Akar, Türkiye'nin Yunanistan ile arasındaki sorunların uluslararası hukuka uygun, iyi komşuluk ilişkileri içinde çözümünden yana olduğunu belirterek, "Deniz yetki alanları konusunda, eşit, egemen hakların korunmasında, kaynakların adil paylaşımının tüm kıyıdaş devletlerin mutabakatıyla belirlenmesi konusunu savunduk, savunmaya devam edeceğiz" dedi.
Ege'de Yunanistan'ın mültecilere yönelik insanlık dışı davranışlarını da eleştiren Akar, "Yunan komşularımızın mülteci, göçmen duruma düşmüş çoluk, çocuk, kadın, bebek biçare insanları itişleri, her türlü insanlık dışı faaliyette bulunulması gerçekten son derece utanç verici. Bunların saklanması mümkün değil. Bunlar görülüyor. Yapılan karşı propagandalara rağmen AB dahi insanlık suçlarını araştırma, soruşturma ihtiyacı hissediyor" dedi.
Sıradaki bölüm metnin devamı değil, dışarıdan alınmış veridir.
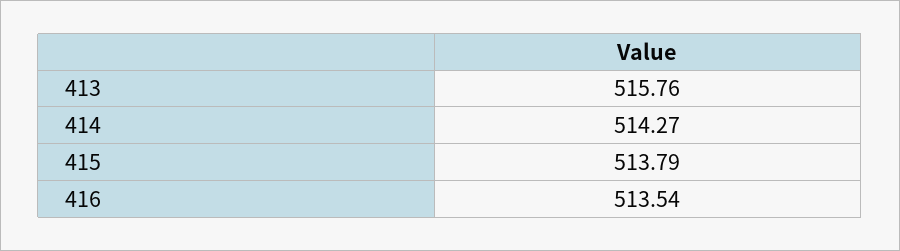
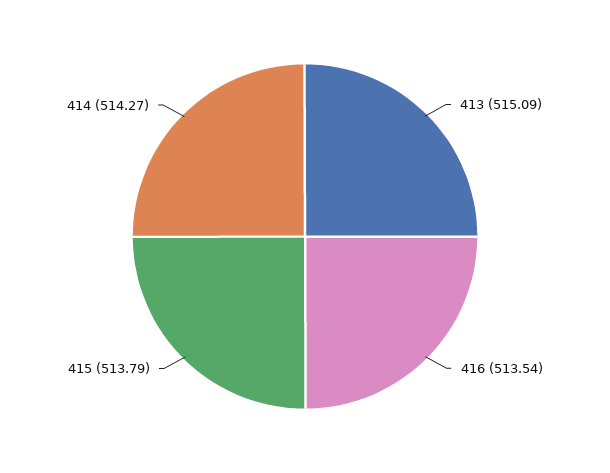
413: 515.76 -> 515.09

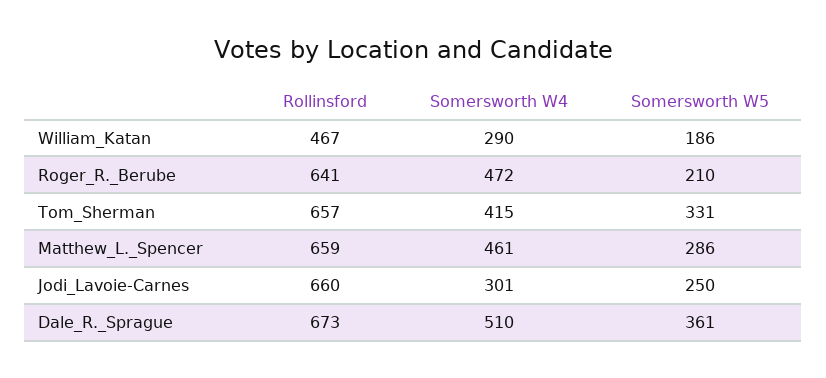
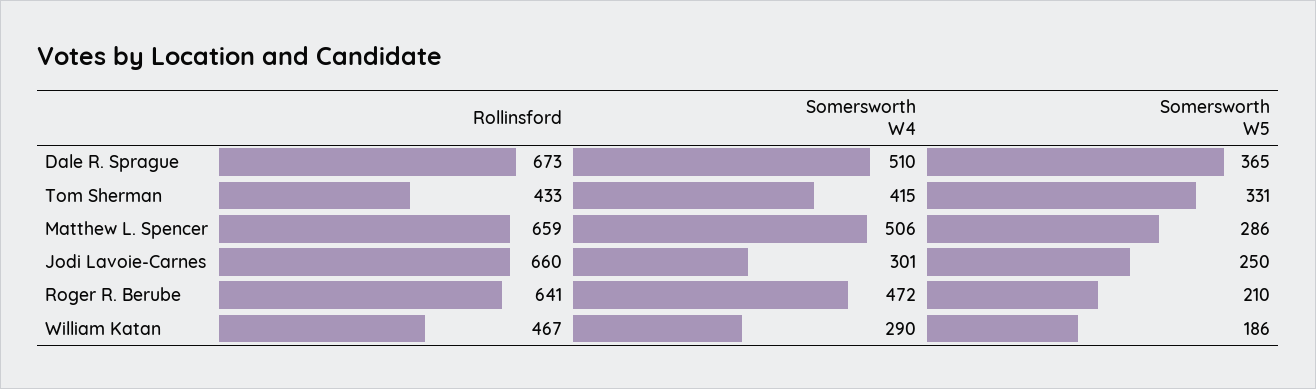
Rollinsford, Tom_Sherman: 657 -> 433
Somersworth W4, Matthew_L._Spencer: 461 -> 506
Somersworth W5, Dale_R._Sprague: 361 -> 365

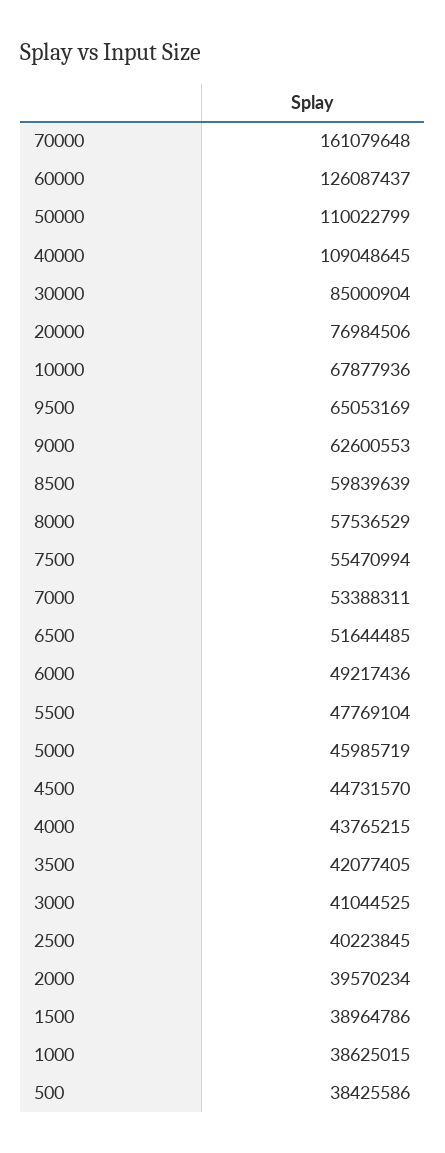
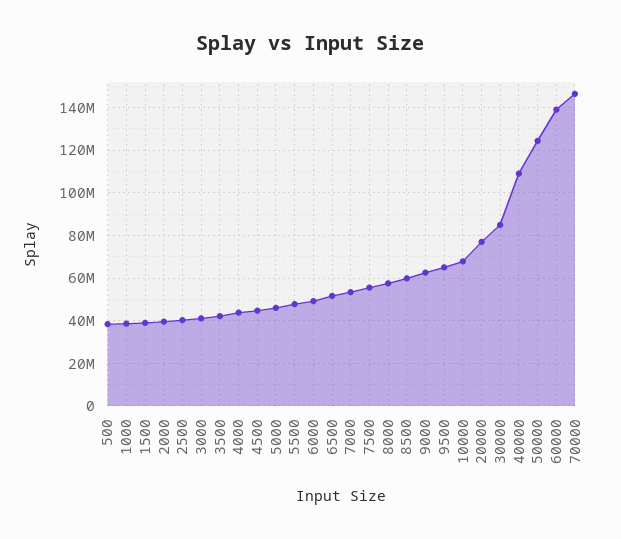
70000: 161079648 -> 145000000
60000: 126087437 -> 140000000
50000: 110022799 -> 125000000

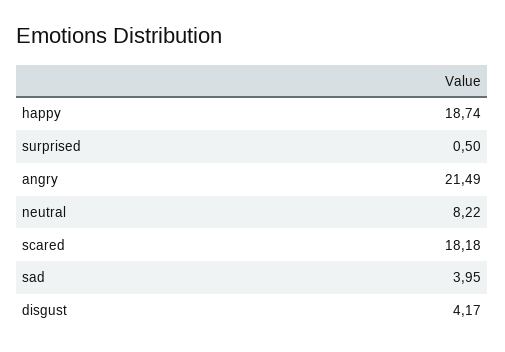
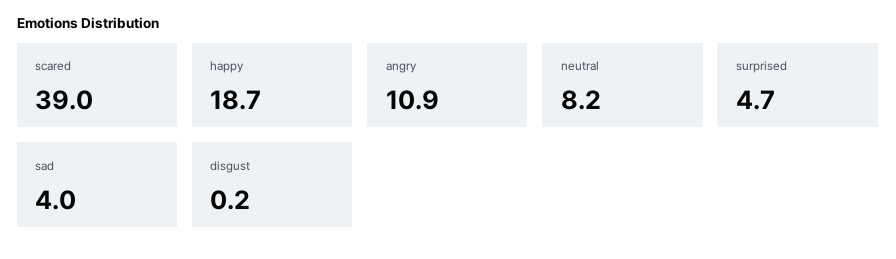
surprised: 0.5 -> 4.7
angry: 21.49 -> 10.9
scared: 18.18 -> 39
disgust: 4.17 -> 0.2

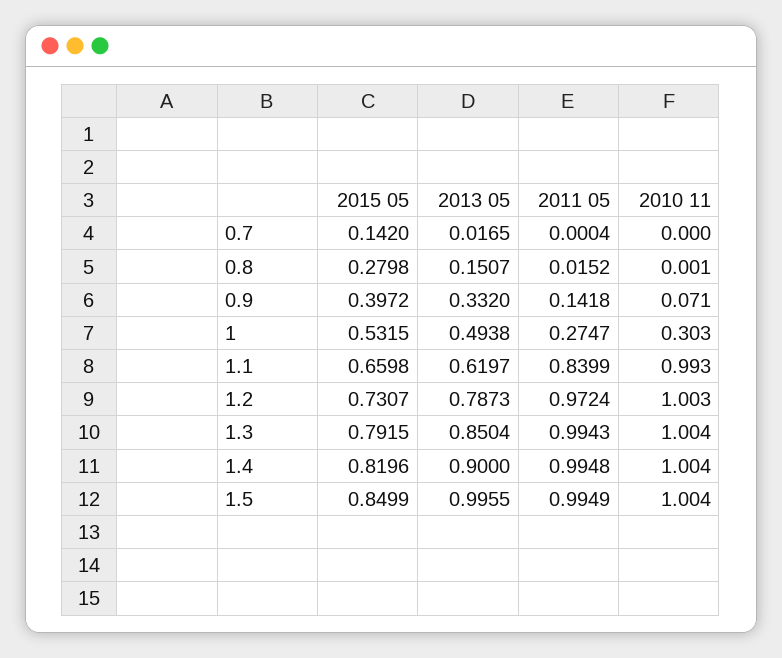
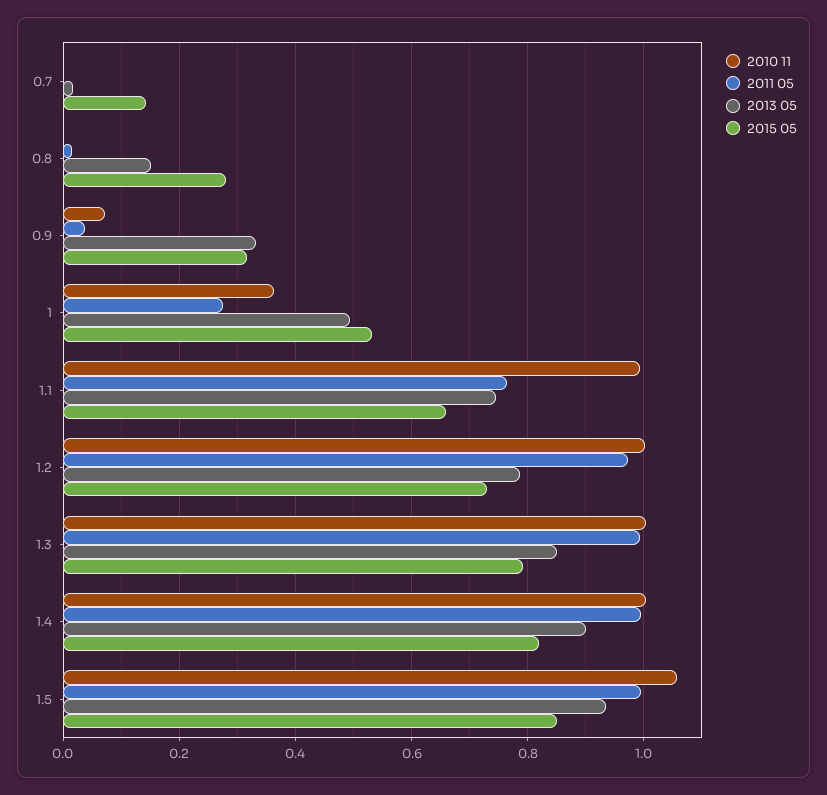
2015 05, 0.9: 0.3972 -> 0.32
2011 05, 0.9: 0.1418 -> 0.04
2010 11, 1: 0.303 -> 0.36
2013 05, 1.1: 0.6197 -> 0.74
2011 05, 1.1: 0.8399 -> 0.76
2013 05, 1.5: 0.9955 -> 0.94
2010 11, 1.5: 1.004 -> 1.06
Bakan Akar konuşmasının sonunda şehitlere rahmet diledi, gazileri de şükranla yad etti.
İstiklal Marşı ve Mücahit Marşı'nın okunmasıyla başlayan resepsiyona Genelkurmay Başkanı Orgeneral Yaşar Güler, Kara Kuvvetleri Komutanı Orgeneral Ümit Dündar, Deniz Kuvvetleri Komutanı Oramiral Adnan Özbal, Hava Kuvvetleri Komutanı Orgeneral Hasan Küçükakyüz ile Savunma Sanayii Başkanı İsmail Demir ve çok sayıda davetli de katıldı.
Yangın ve sel felaketleri nedeniyle mini konserin iptal edildiği resepsiyonun önceki yıllara oranla daha kısa sürede tamamlandığı belirtildi.